### TASK DIRECTIONS
Reproduce the full set of legacy-code guidelines below, word for word and in their original order.

1. Use effect sketches when the impact of a change is unclear.
2. Start from the change point and trace affected values, calls, fields, outputs, and collaborators outward.
3. Choose test points where effects can be observed with useful precision.
4. Use interception points when several planned changes can be protected by one broader test.
5. Use pinch points when many effects pass through one narrow point.
6. Treat broad tests at interception points as a first step toward narrower tests.
7. Use scratch refactoring to understand code, but discard it unless later backed by tests and review.
8. Sketch, mark, or group responsibilities in large code before moving behavior.
9. Do not check in exploratory restructuring that was only used to learn.

---

## Preferred Legacy Techniques

### Sprout Method
Use when new behavior can be added without deeply editing fragile code.

Rules (MUST unless marked SHOULD or MUST NOT):
- extract the new behavior into a new method
- keep the old code mostly untouched
- route to the new method from a small insertion point

### Sprout Class
Use when a new responsibility does not fit the old class or the old class is too risky to reshape first.

Rules (MUST unless marked SHOULD or MUST NOT):
- add a focused new collaborator
- delegate from the legacy class
- slowly move behavior over if later justified

### Wrap Method
Use when you need pre/post behavior around a risky method or a better way to observe effects.

### Wrap Class
Use when a class is too hard to test directly and behavior can be mediated through a new abstraction.

### Extract and Override Call
Use only when language constraints leave few better options.
Prefer composition once a cleaner route appears.

---

## Dependency-Breaking Technique Index

- USE Adapt Parameter when a method needs only a narrow view of a hard-to-create parameter.
- USE Break Out Method Object when a large method has local state that blocks extraction and testing.
- USE Definition Completion when missing definitions block tests in languages that allow completion in test code.
- USE Encapsulate Global References when globals or singletons prevent substitution.
- USE Expose Static Method when useful logic does not need instance state but is trapped behind instance setup.

### DATA FOR REVIEW
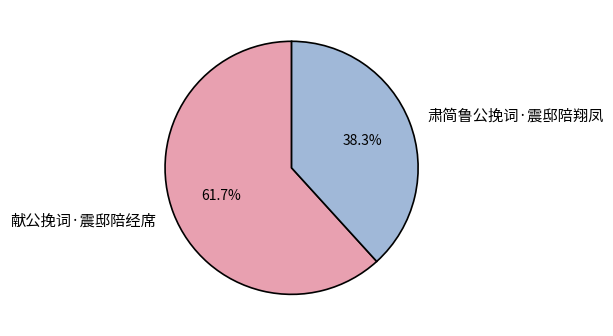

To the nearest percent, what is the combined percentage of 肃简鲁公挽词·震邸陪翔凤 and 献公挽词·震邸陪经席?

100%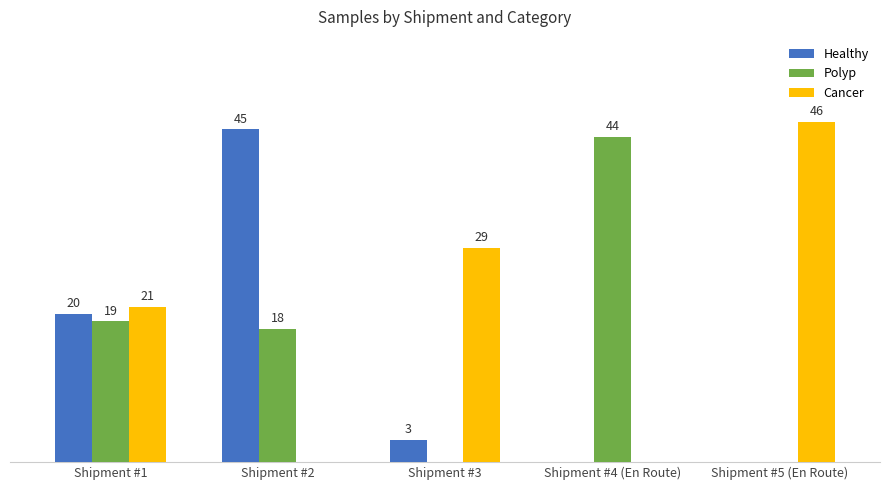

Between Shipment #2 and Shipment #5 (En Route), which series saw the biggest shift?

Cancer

### RESPONSE TO THE EXERCISE
1. Use effect sketches when the impact of a change is unclear.
2. Start from the change point and trace affected values, calls, fields, outputs, and collaborators outward.
3. Choose test points where effects can be observed with useful precision.
4. Use interception points when several planned changes can be protected by one broader test.
5. Use pinch points when many effects pass through one narrow point.
6. Treat broad tests at interception points as a first step toward narrower tests.
7. Use scratch refactoring to understand code, but discard it unless later backed by tests and review.
8. Sketch, mark, or group responsibilities in large code before moving behavior.
9. Do not check in exploratory restructuring that was only used to learn.

---

## Preferred Legacy Techniques

### Sprout Method
Use when new behavior can be added without deeply editing fragile code.

Rules (MUST unless marked SHOULD or MUST NOT):
- extract the new behavior into a new method
- keep the old code mostly untouched
- route to the new method from a small insertion point

### Sprout Class
Use when a new responsibility does not fit the old class or the old class is too risky to reshape first.

Rules (MUST unless marked SHOULD or MUST NOT):
- add a focused new collaborator
- delegate from the legacy class
- slowly move behavior over if later justified

### Wrap Method
Use when you need pre/post behavior around a risky method or a better way to observe effects.

### Wrap Class
Use when a class is too hard to test directly and behavior can be mediated through a new abstraction.

### Extract and Override Call
Use only when language constraints leave few better options.
Prefer composition once a cleaner route appears.

---

## Dependency-Breaking Technique Index

- USE Adapt Parameter when a method needs only a narrow view of a hard-to-create parameter.
- USE Break Out Method Object when a large method has local state that blocks extraction and testing.
- USE Definition Completion when missing definitions block tests in languages that allow completion in test code.
- USE Encapsulate Global References when globals or singletons prevent substitution.
- USE Expose Static Method when useful logic does not need instance state but is trapped behind instance setup.